Tout d’abord, la perspective d’un procès pénal de l’amiante se rapproche enfin. C’est le résultat de la formidable mobilisation déclenchée par la marche de veuves et victimes de Dunkerque « pour la Justice, contre l’Oubli ». Toutes les trois semaines pendant près d’un an avec l’Ardeva du Nord-Pas-de-Calais elles ont tourné autour du Palais de justice. Tour à tour, des associations, des victimes, des familles venus de tout l’hexagone se sont donné rendez-vous pour les soutenir. Elles ont ému la France entière, par leur calme, leur dignité et leur détermination à obtenir que les responsables de la catastrophe sanitaire rendent des comptes à la justice. Lors de nos deux dernières assemblées générales, nous avions fait du pénal une priorité. Il était scandaleux que, dix ans après le dépôt des premières plaintes, les instructions se soient enlisées, avec des parquets apathiques ou hostiles et un ministère de la Justice indifférent à cette situation inacceptable. Le 15 octobre dernier, nous avons rassemblé près de 5000 victimes à Paris, les veuves, de Dunkerque et d’ailleurs, en tête de cortège. Cette mobilisation prolongée a permis de débloquer la situation. Désormais, les plaintes sont regroupées au pôle judiciaire de santé publique, instruites par des magistrats spécialisés ; le Parquet de Paris a ouvert, enfin, deux informations judiciaires et un point d’étape sera fait régulièrement avec les victimes et l’Andeva ; une cellule « amiante » d’officiers de police judiciaire a été créée pour seconder les juges dans leurs investigations. Les conditions existent pour que demain, les responsables soient jugés.

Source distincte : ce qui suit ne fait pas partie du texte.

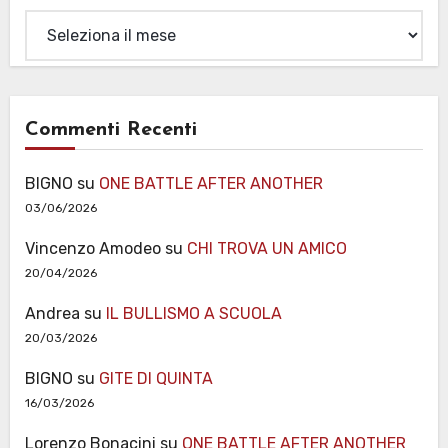
Archivi
Commenti Recenti
BIGNO
su
ONE BATTLE AFTER ANOTHER
03/06/2026
Vincenzo Amodeo
su
CHI TROVA UN AMICO
20/04/2026
Andrea
su
IL BULLISMO A SCUOLA
20/03/2026
BIGNO
su
GITE DI QUINTA
16/03/2026
Lorenzo Bonacini
su
ONE BATTLE AFTER ANOTHER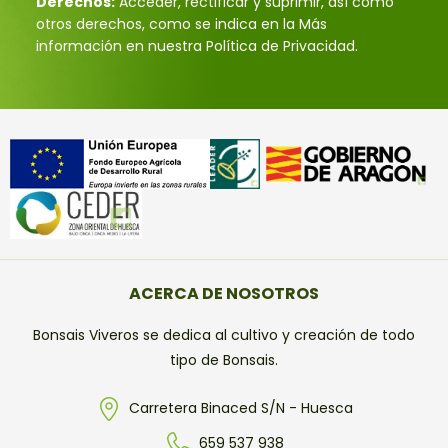
Derechos:
Acceder, rectificar y suprimir, así como
otros derechos, como se indica en la Más
información en nuestra Política de Privacidad.
ACERCA DE NOSOTROS
Bonsais Viveros se dedica al cultivo y creación de todo
tipo de Bonsais.
Carretera Binaced S/N - Huesca
659 537 938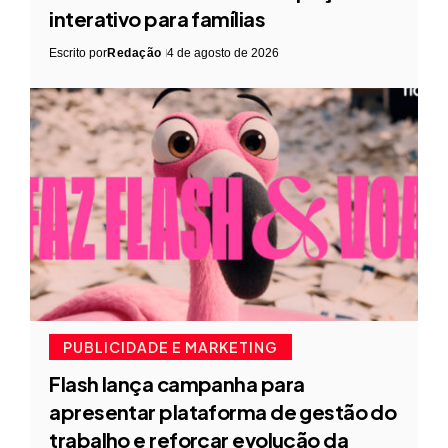
interativo para famílias
Escrito por
Redação
4 de agosto de 2026
PUBLICIDADE E MARKETING
Flash lança campanha para
apresentar plataforma de gestão do
trabalho e reforçar evolução da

Le retour du Clemenceau est un second motif de satisfaction. Depuis un an et demi, l’Andeva s’est mobilisée, pour faire triompher le droit international contre la mauvaise foi du gouvernement français. Nous refusions qu’une opération à hauts risque pour la santé des travailleurs et pour l’environnement soit sous-traitée dans un pays qui ne dispose ni de la réglementation, ni du savoir-faire pour la réaliser en toute sécurité. Nous avions la loi pour nous. Encore fallait-il la faire valoir devant les tribunaux. Pour cela, nous avons coopéré avec d’autres associations, notamment Greenpeace avec qui nous avons noué une grande complicité. La visite rocambolesque à l’Elysée, avec nos amis des associations de Dunkerque, de Saint-Nazaire et du Havre – anciens des chantiers navals et des arsenaux connaissant bien l’amiante à bord des navires – restera dans les mémoires ! L’Addeva du Finistère a aussi apporté son aide. Cette mobilisation judiciaire, politique et médiatique nous a permis de gagner la bataille de l’opinion publique et d’obtenir que l’ancien porte-avions soit désamianté en France. Nous veillerons à ce que cette opération soit exemplaire.

Des missions d’information du Sénat et de l’Assemblée nationale ont enfin examiné les circonstances et les conséquences de la catastrophe de l’amiante. Il était aberrant que le parlement ne s’interroge pas sur ce qui s’est passé et ne cherche pas à en tirer les leçons pour l’avenir. Les rapports contiennent de très bonnes propositions, des moins bonnes et d’autres carrément inacceptable. Nous allons travailler maintenant avec les parlementaires du groupe d’étude amiante de l’Assemblée pour faire le tri et tenter de traduire celles qui nous conviennent en évolutions législatives et réglementaires favorables. Mais d’ores et déjà, la représentation nationale est prévenue. Si d’aventure, elle remettait en cause les avancées sociales que nous avons obtenues devant les tribunaux, la réaction des victimes et de l’Andeva sera à la mesure de ce que représente notre association aujourd’hui : une force incontournable.